*** Excerpt ***

New health care reform law. Are we compelled to buy health insurance and what are the penalties?

Maybe. To be honest I haven’t found any thorough reliable information about how the fine is going to be enforced exactly. I do know it cannot be enforced with criminal penalties or liens - i.e. the government cannot repossess property for payment of the fine. But whether the IRS can withhold tax refunds I don’t know.

Politifact rated this claim barely true. That figures comes from a GOP committee analysis, which cherry-picked a high figure and ignored some caveats. But it’s true the bill will probably involve at least a few thousand extra IRS agents being hired. They will be involved in assessing whether people fall under the remit of the individual mandate, whether those people have taken out insurance or not, and if they haven’t, in issuing the fines. The question is what steps they can take if people refuse to pay those fines, and I’m not sure what the answer is (although I know it doesn’t involve criminal penalties or liens).

All I am saying is that I expect the Exchanges to function in a manner very similar to existing employer offered plans and Medicare. I am not an insurance expert, but I’d bet that open enrollment periods exist to minimize the number who would signup only after an illness/injury.

I expect that there will be an initial enrollment period in 2013-2014 for anyone who wants to purchase coverage through an Exchange (primarily because they do not have employer coverage). By law, there will be no denials of coverage for any reason.

If you don’t sign up in this initial enrollment period, you wait until the next open enrollment. This is just like things are now at your employer or Medicare.

If you lose your employer coverage, have a child, get married - you can sign up or sign up child/spouse immediately, no waiting for open enrollment.

If open enrollment periods are defined, I expect that they will be the same for all insurers in the exchange - regulated by each state. Most likely, they will mimic existing Medicare periods and process since that will be an easily defended precedent.

***

● Your goal:
Carry on the discussion of the health care reform law's insurance mandate from its last sentence. The material that comes next was drawn from a separate source.

*** Source data ***

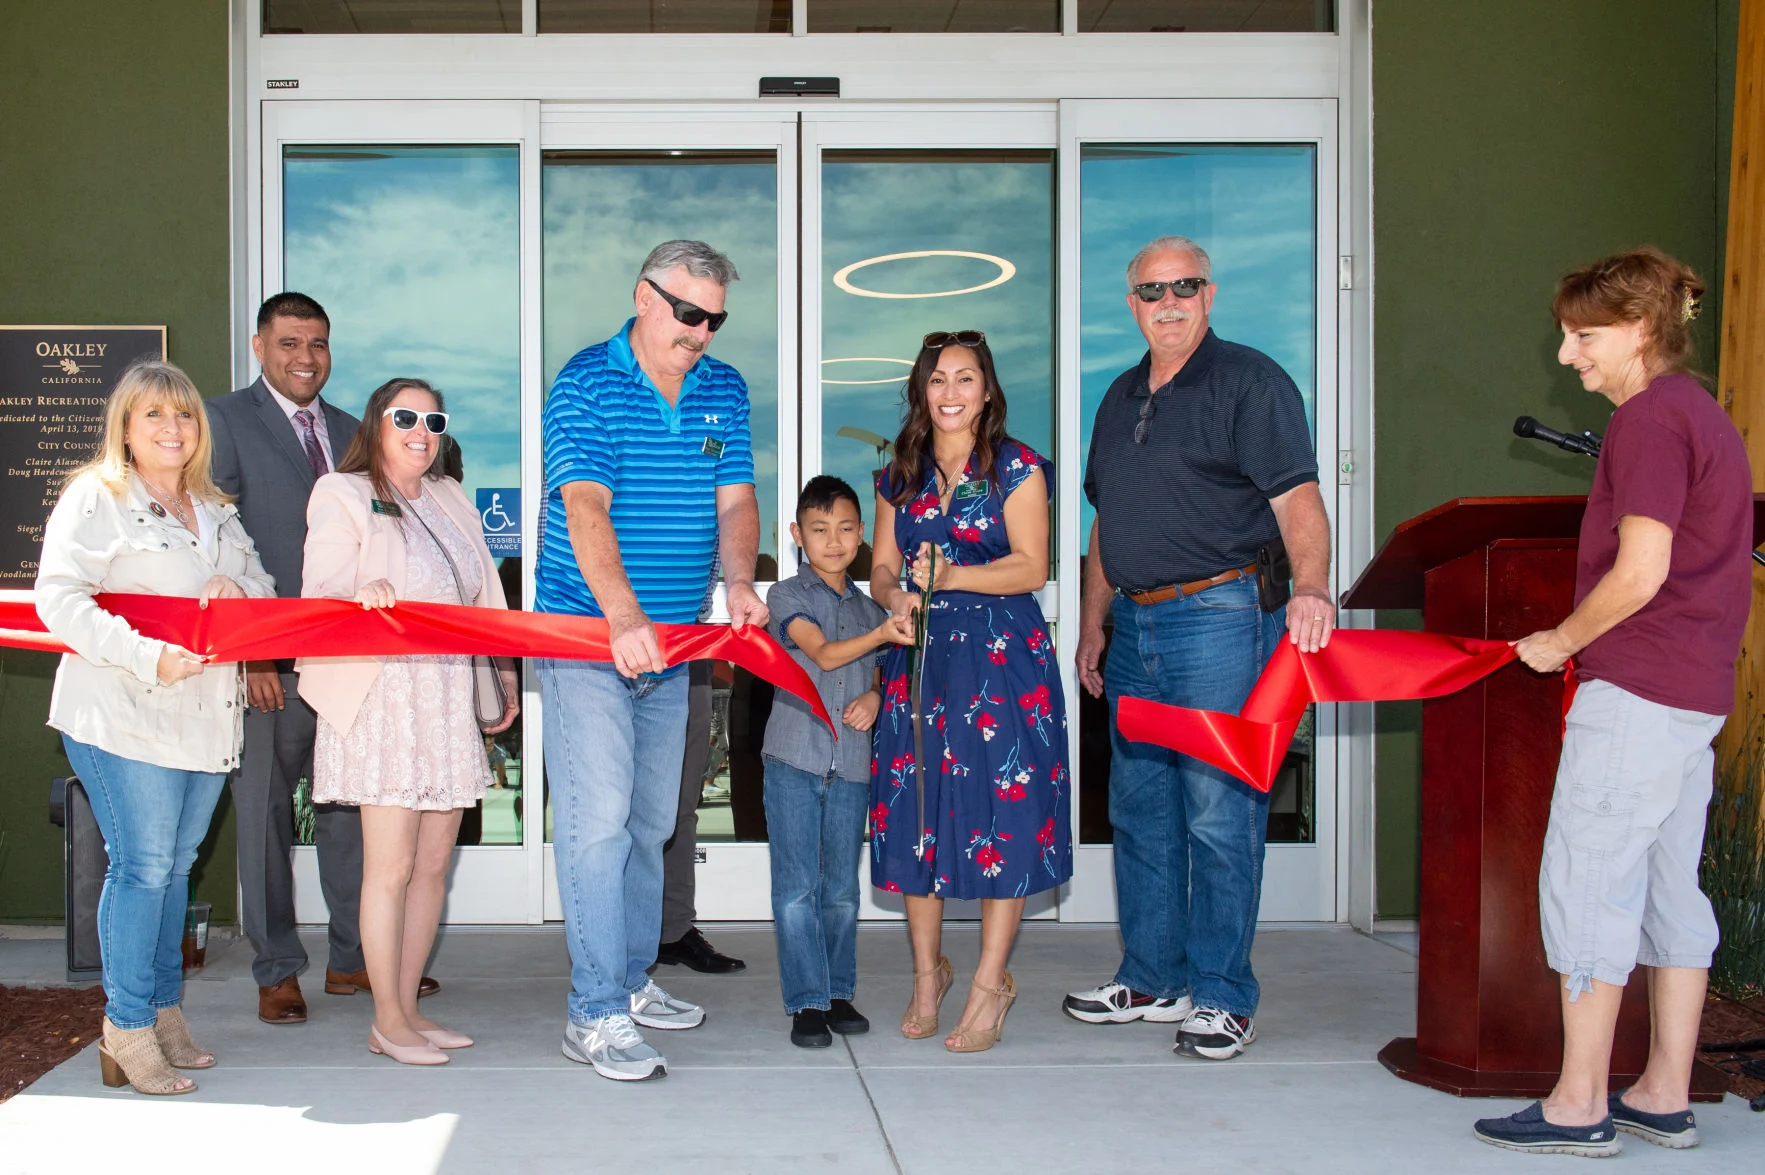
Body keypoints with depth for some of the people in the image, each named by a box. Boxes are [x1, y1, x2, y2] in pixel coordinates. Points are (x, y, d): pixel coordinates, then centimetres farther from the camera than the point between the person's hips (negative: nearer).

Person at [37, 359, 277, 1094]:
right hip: (124, 717, -6)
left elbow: (263, 583, 20)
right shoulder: (94, 498, -2)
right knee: (142, 867, -8)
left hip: (206, 716, 6)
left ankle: (166, 1015, 20)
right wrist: (149, 656, -22)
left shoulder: (214, 509, 20)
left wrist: (236, 585, -5)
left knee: (175, 866, 11)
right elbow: (60, 600, -12)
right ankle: (128, 1033, 0)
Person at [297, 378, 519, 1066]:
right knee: (391, 866, -5)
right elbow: (320, 592, -8)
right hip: (381, 695, -6)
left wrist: (504, 670, 17)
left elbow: (483, 595, 23)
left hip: (450, 699, 6)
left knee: (434, 862, 6)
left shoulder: (450, 499, 19)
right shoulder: (342, 495, 2)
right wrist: (363, 593, -29)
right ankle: (387, 1021, 5)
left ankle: (408, 1009, 16)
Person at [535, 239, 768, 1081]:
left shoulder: (723, 391, 8)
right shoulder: (586, 383, -10)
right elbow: (585, 506, -22)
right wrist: (625, 617, -36)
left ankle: (630, 980, 28)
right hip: (586, 633, -6)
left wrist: (740, 582, -19)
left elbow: (734, 500, 3)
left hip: (671, 640, 6)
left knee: (650, 822, 14)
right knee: (599, 820, -10)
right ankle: (595, 1015, -6)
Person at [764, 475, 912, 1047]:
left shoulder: (869, 608, 15)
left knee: (842, 888, 9)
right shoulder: (788, 596, -1)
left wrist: (874, 698, -1)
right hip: (794, 758, -4)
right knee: (796, 887, -4)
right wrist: (882, 634, -30)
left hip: (851, 763, 4)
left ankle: (839, 992, 21)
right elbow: (824, 655, -15)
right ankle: (807, 1002, 3)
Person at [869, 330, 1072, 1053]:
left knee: (1001, 816, -5)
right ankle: (928, 972, 19)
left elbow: (1032, 566, -6)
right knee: (916, 814, 3)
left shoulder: (1017, 467, 0)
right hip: (919, 659, 4)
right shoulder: (900, 476, 14)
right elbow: (880, 566, 14)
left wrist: (951, 575, -19)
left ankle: (991, 983, 6)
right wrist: (894, 596, -9)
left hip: (1002, 660, -4)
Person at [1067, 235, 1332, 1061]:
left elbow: (1296, 498, -15)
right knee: (1139, 808, 12)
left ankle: (1223, 996, 5)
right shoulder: (1122, 397, 18)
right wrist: (1092, 623, 20)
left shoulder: (1249, 382, -4)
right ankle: (1152, 979, 23)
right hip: (1136, 624, 8)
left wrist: (1310, 584, -31)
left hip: (1219, 615, -8)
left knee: (1219, 811, -5)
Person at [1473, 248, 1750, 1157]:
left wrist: (1558, 642, -7)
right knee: (1669, 886, 12)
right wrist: (1582, 644, 18)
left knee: (1582, 882, -4)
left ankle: (1579, 1106, 1)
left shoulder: (1649, 417, -13)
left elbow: (1640, 572, -21)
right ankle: (1665, 1098, 18)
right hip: (1697, 691, 10)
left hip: (1634, 689, -10)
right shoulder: (1701, 414, 18)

***

● Answer section:
From here (emphasis mine):

A public option is an insurance product that, by definition, can only exist in a functioning private insurance market. Not only would it not be a solution to a private market collapsing because of adverse selection, it wouldn’t even work in that situation. That article made a good argument up until that fairly catastrophic misunderstanding.

Right. And one of the unintended consequences of this is that people could start filling out the paperwork to reduce their tax withholdings so that they don’t get refunds. And that will result in the government losing part of the revenue they get from interest on income tax withholding, along with losing the revenue from the fines themselves.

It will be interesting to see what happens if it turns out that in five years there are 30 million people with delinquent fines.

I bet sooner or later the “penalty” will be added to withholding taxes for any employee whose employer who does not provide healthcare. Fill out a form to avoid the deduction if you have non-employer coverage. Lying on the form will be an offense. They may not prosecute for the fee, but they will prosecute for lying about your taxes.

So basically you will be probably paying the amount one way or the other, no choice unless your situation is very unusual - self-employed, no tax refunds.